──────── AUSGANGSTEXT ────────
Der Südtiroler Sanitätsbetrieb und Generaldirektor Thomas Schael konnten per Pressemitteilung vermelden, dass endlich die Wunschkandidaten für die Führungsspitze des Betriebs bestellt wurden.
Es war bekanntlich eine Schwergeburt gewesen. Eigentlich wäre eine eigens einberufene Kommission dafür zuständig gewesen, den Nachfolger von Sanitätsdirektor Oswald Mayr als Sanitätsdirektor zu bestimmen. Dieser ging Ende 2016 in Pension. Fünf Kandidaten traten zur Anhörung vor die Kommission: Costantino Gallo, Klaus Eisendle, Peter Paul Pramstaller, Thomas Lanthaler und Pierpaolo Bertoli. Doch am Ende konnte man sich auf keinen Kandidaten einigen.
Damit musste Thomas Schael handeln. Er machte einen Dreivorschlag: Thomas Lanthaler als Sanitätsdirektor, Marianne Siller als neue Pflegedirektorin sowie Enrico Wegher als neuer Verwaltungsdirektor.
────────
» **AUFGABEN**:
**A.** Wann ging Oswald Mayr laut dem Text über die Führungsspitze des Südtiroler Sanitätsbetriebs in Pension?
**B.** Fasse den Text über die Führungsspitze des Südtiroler Sanitätsbetriebs in zwei Sätzen zusammen.
**C.** Greif den Text über die Führungsspitze des Südtiroler Sanitätsbetriebs auf und schreib ihn ab seinem letzten Satz weiter.
──────── BEREITGESTELLTE DATEN ────────
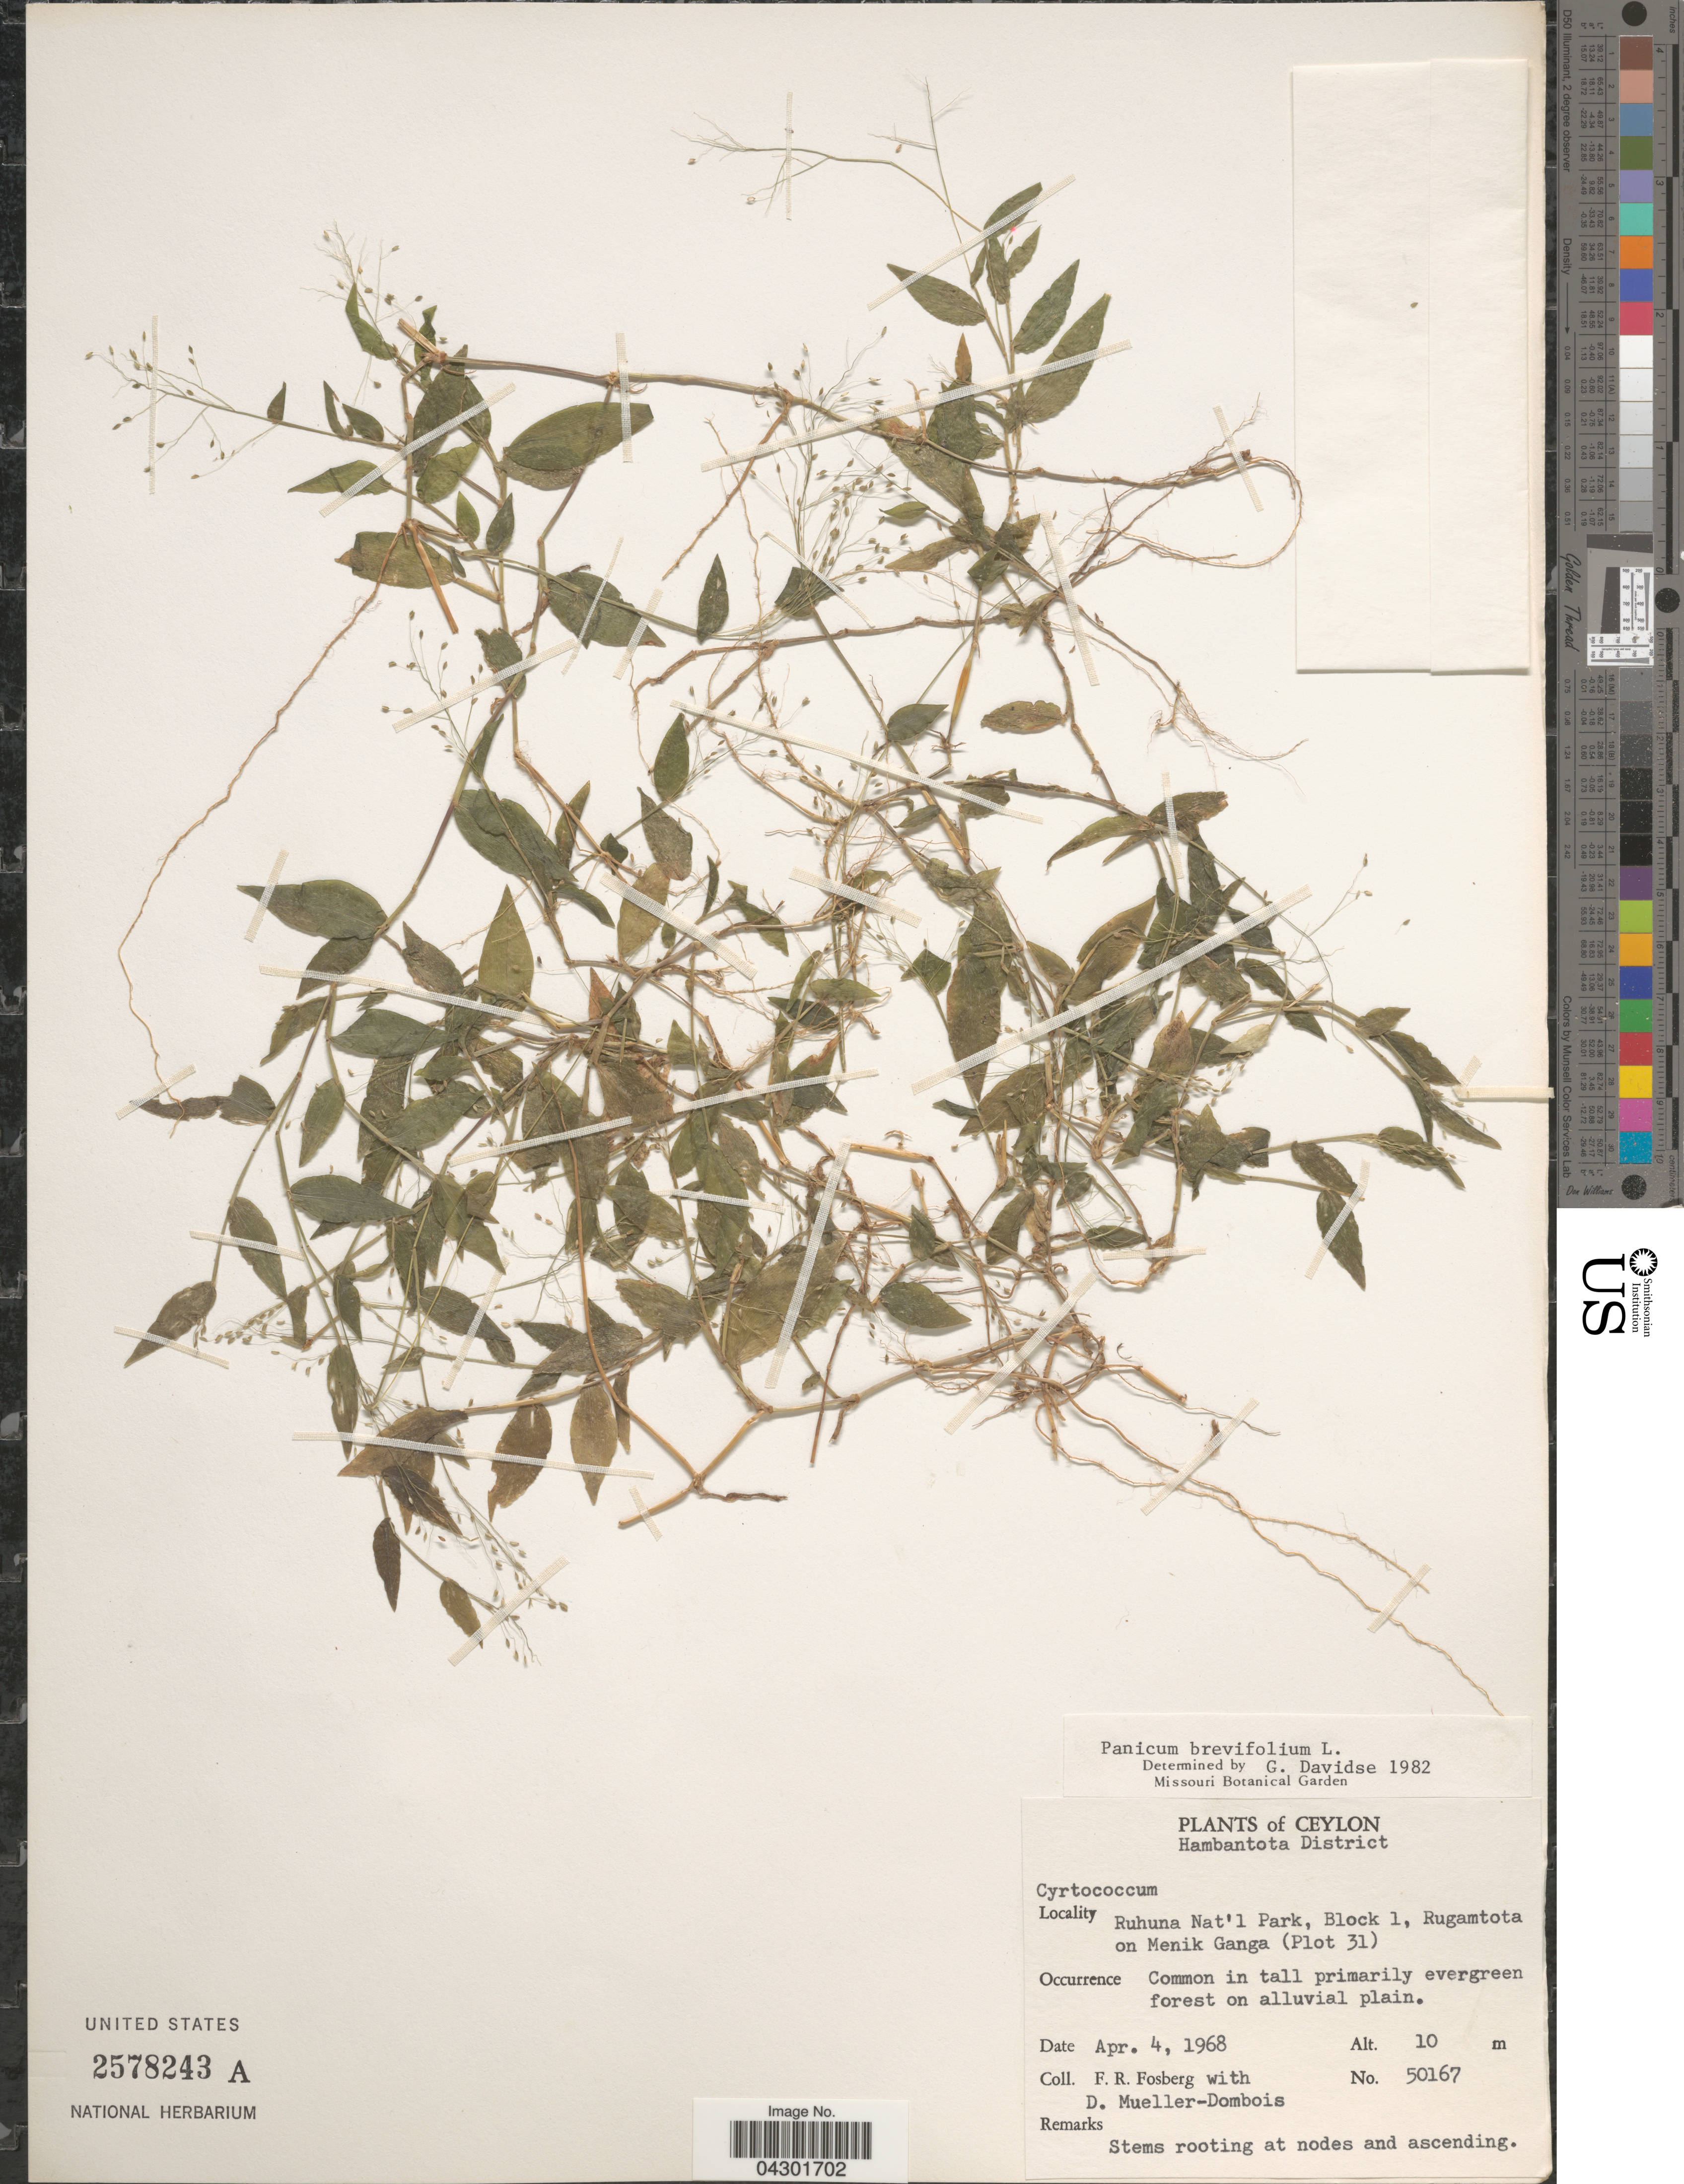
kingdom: Plantae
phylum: Tracheophyta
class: Liliopsida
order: Poales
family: Poaceae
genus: Panicum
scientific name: Panicum brevifolium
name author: L.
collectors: F. R. Fosberg & D. Mueller-Dombois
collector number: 50167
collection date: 1968-04-04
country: Sri Lanka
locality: Ceylon. Hambantota District. Ruhuna Nat'l Park, Block 1, Rugamtota on Menik Ganga (Plot 31). Common in tall primarily evergreen forest on alluvial plain.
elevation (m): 10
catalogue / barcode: US 2578243A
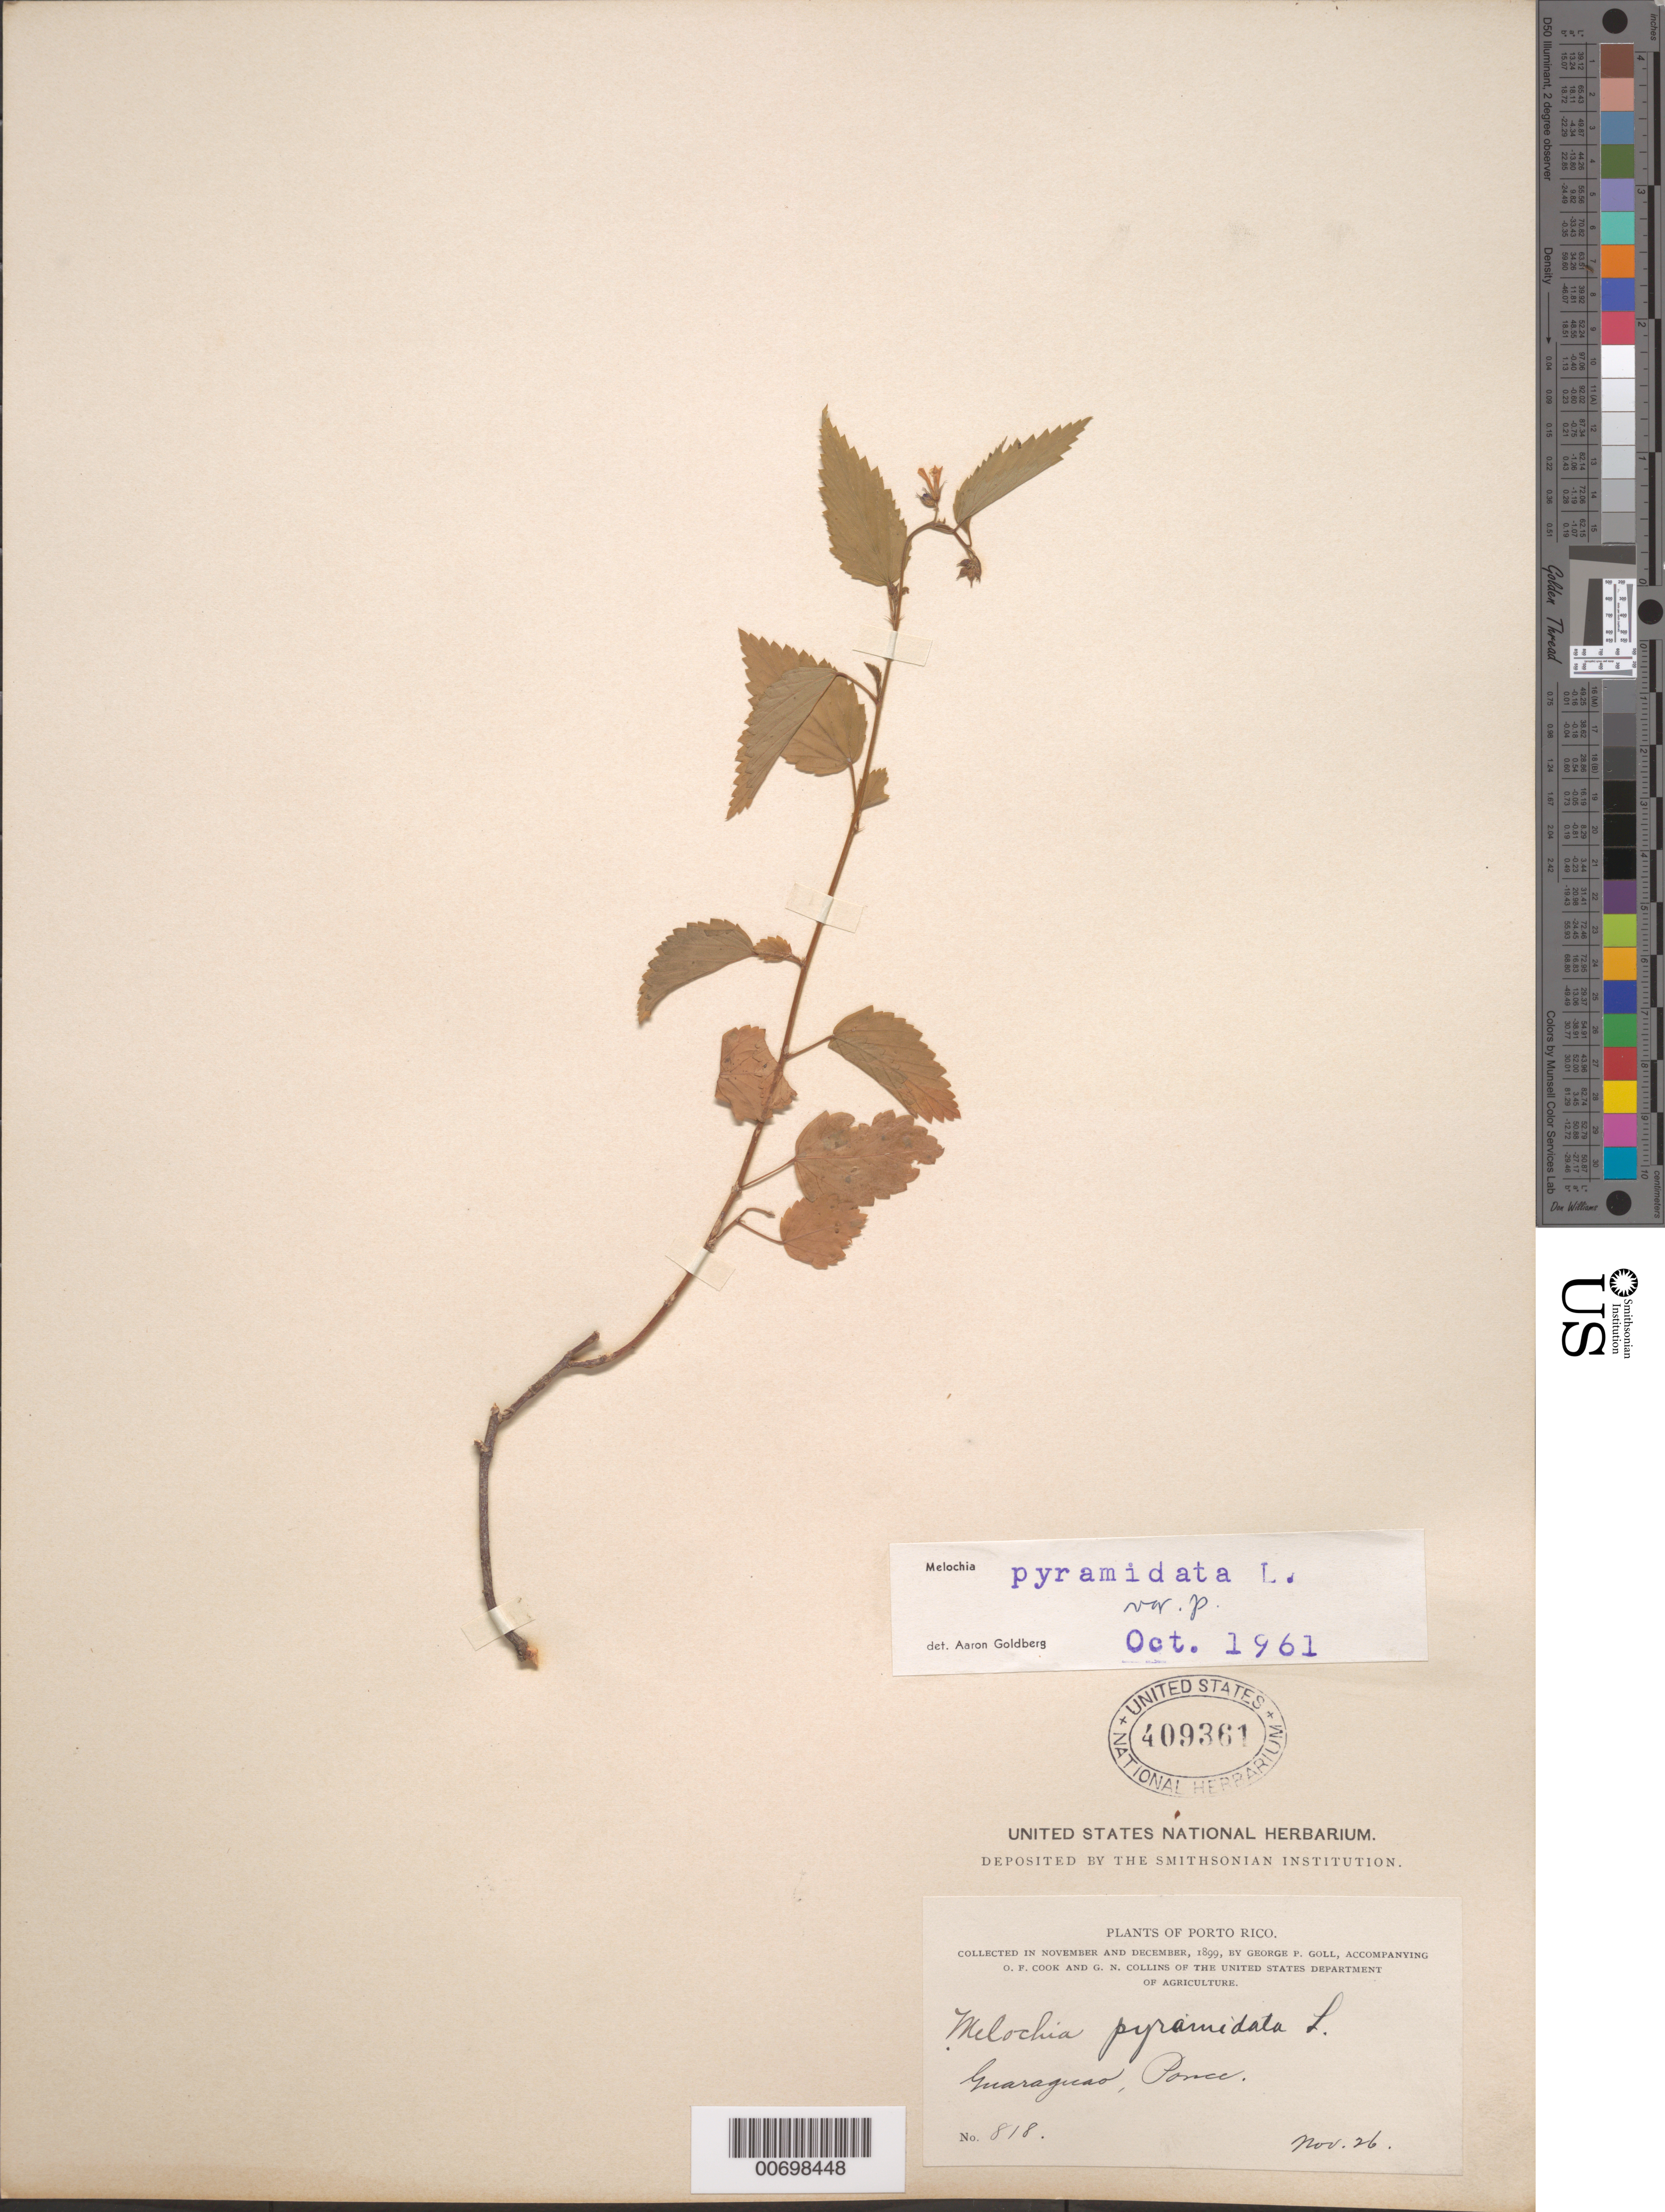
────────
» **LÖSUNGEN**:
**A.** Ende 2016.

**B.** Nach der Pensionierung von Sanitätsdirektor Oswald Mayr Ende 2016 hörte eine eigens einberufene Kommission fünf Kandidaten an, konnte sich aber auf keinen Nachfolger einigen. Daraufhin schlug Generaldirektor Thomas Schael Thomas Lanthaler als Sanitätsdirektor, Marianne Siller als Pflegedirektorin und Enrico Wegher als Verwaltungsdirektor vor.

**C.**
Am selben Tag vor Weihnachten segnet die Landesregierung den Dreiervorschlag ab. „Das neue Team rund um Generaldirektor Thomas Schael wird mit seinem Fachwissen, seinen Erfahrungen und mit seinem vollen Einsatz an der Umsetzung der Gesundheitsreform für eine gute gesundheitliche Versorgung der Menschen in Südtirol arbeiten”, jubilierte die zuständige Landesrätin Martha Stocker.
Der Sanitätsbetrieb verschickte mit der Pressemitteilung auch ein Foto der neuen Führungsspitze. Darauf ein lachendes Kleeblatt. Rechts hinten der neue Verwaltungsdirektor Enrico Wegher.
 

Gebremste Ernennung

 
Der Fahrplan ist klar. Auf der Grundlage des positiven Gutachtens der Landesregierung muss der Sanitätsbetrieb die Ernennungen nur mehr formalisieren. Das passiert genau zehn Tage später. Per Beschluss des Generaldirektors werden Thomas Lanthaler zum neuen Sanitätsdirektor und Marianne Siller zur neuen Pflegedirektorin ernannt.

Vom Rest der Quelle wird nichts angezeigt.